▶ Requirement: Take the material below and reproduce, word for word, only the lines from the line with "right shoulder: (269, 204)" through the line with "left back paw: (319, 258)".

▶ The records:
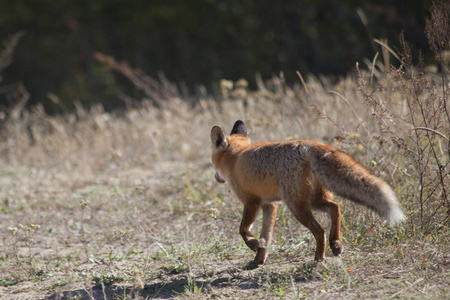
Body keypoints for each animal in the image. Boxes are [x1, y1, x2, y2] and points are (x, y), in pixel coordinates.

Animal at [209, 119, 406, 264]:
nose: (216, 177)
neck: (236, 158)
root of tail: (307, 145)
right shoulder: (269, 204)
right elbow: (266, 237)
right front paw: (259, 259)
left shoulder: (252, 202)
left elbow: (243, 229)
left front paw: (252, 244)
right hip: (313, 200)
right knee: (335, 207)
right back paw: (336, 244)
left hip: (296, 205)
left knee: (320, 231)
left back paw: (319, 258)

...

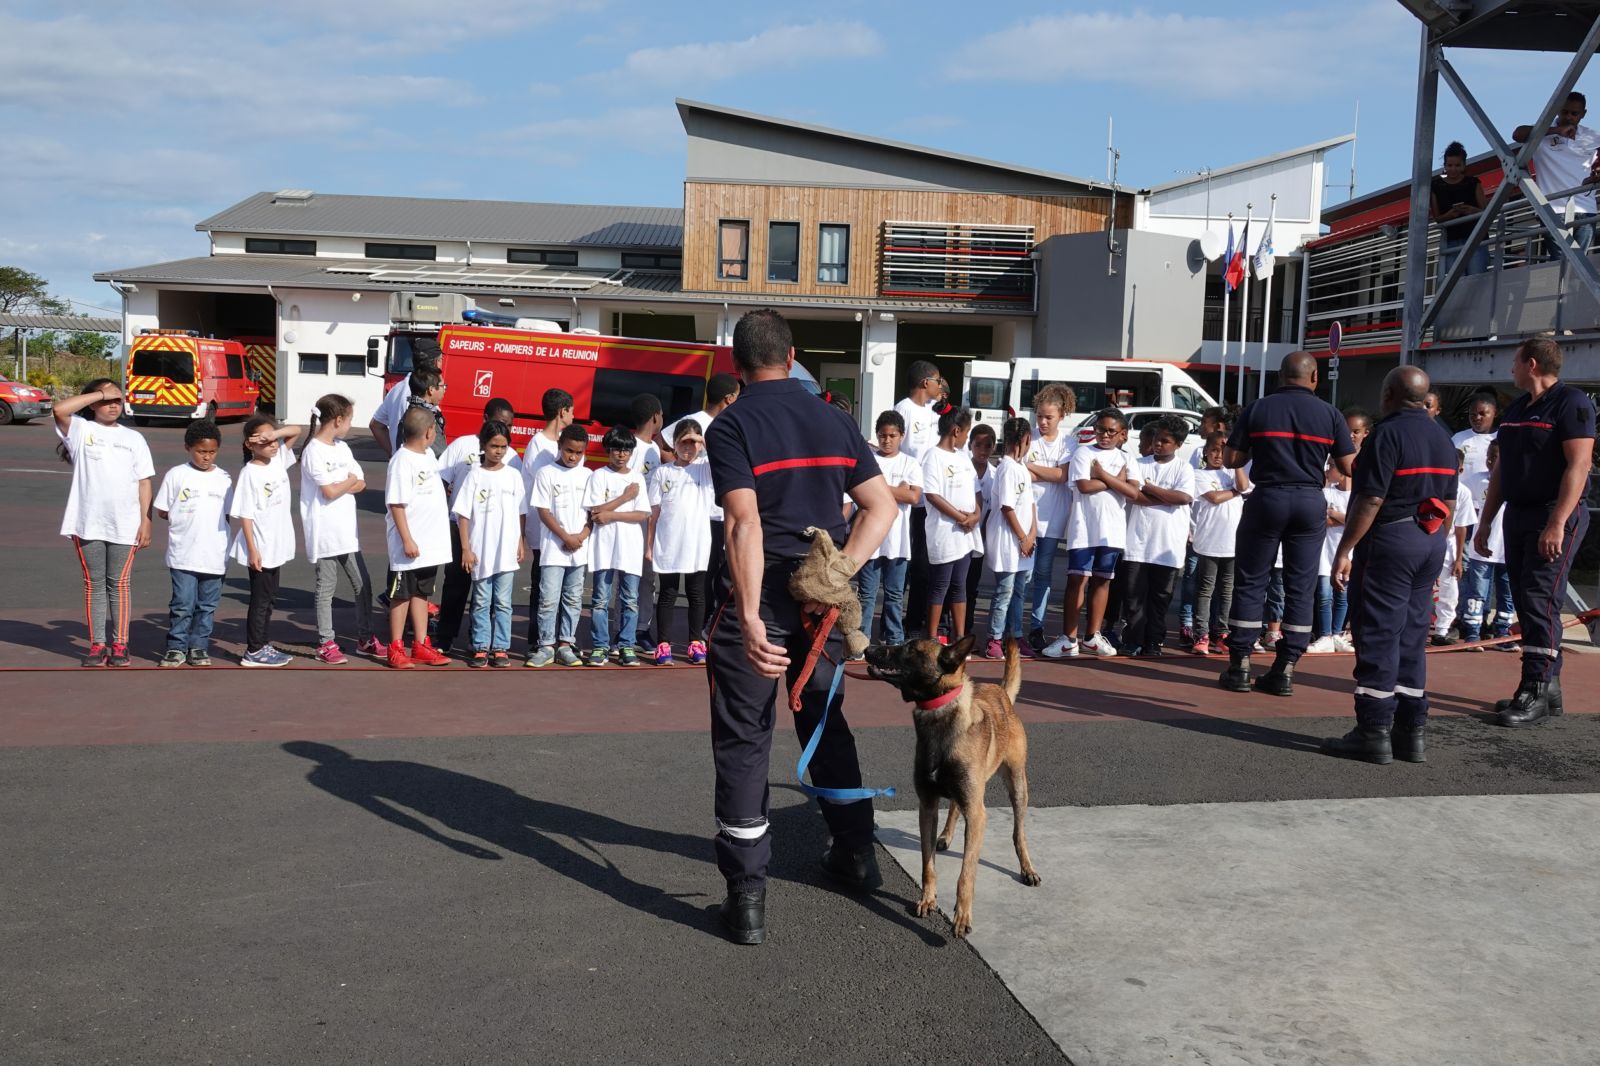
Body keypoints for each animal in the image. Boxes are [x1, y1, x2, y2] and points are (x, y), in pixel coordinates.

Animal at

--

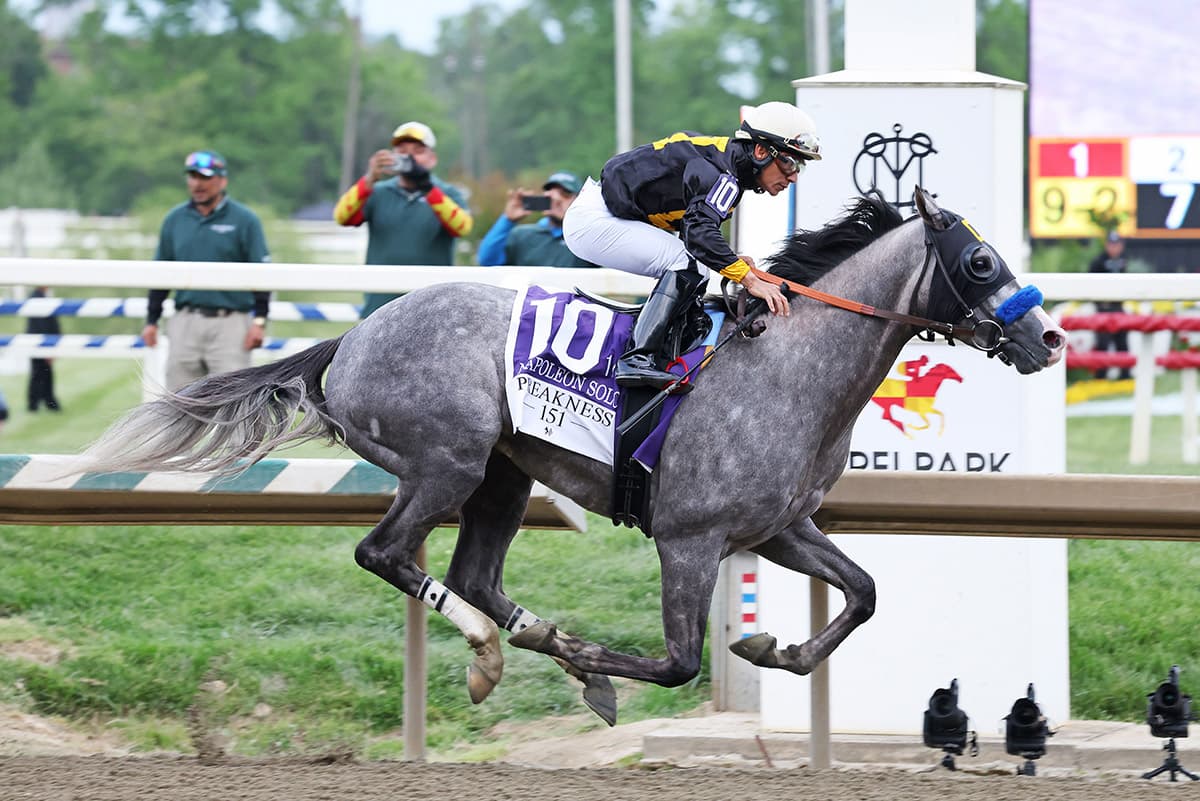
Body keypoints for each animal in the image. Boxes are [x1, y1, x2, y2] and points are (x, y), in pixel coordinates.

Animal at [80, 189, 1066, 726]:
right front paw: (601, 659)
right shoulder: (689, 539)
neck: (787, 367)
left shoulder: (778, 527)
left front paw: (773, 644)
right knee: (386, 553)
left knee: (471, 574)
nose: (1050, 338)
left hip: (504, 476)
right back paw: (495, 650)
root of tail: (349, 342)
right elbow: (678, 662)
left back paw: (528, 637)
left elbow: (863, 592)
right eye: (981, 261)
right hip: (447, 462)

▶ Solution to this problem:
right shoulder: (269, 204)
right elbow: (266, 237)
right front paw: (259, 259)
left shoulder: (252, 202)
left elbow: (243, 229)
left front paw: (252, 244)
right hip: (313, 200)
right knee: (335, 207)
right back paw: (336, 244)
left hip: (296, 205)
left knee: (320, 231)
left back paw: (319, 258)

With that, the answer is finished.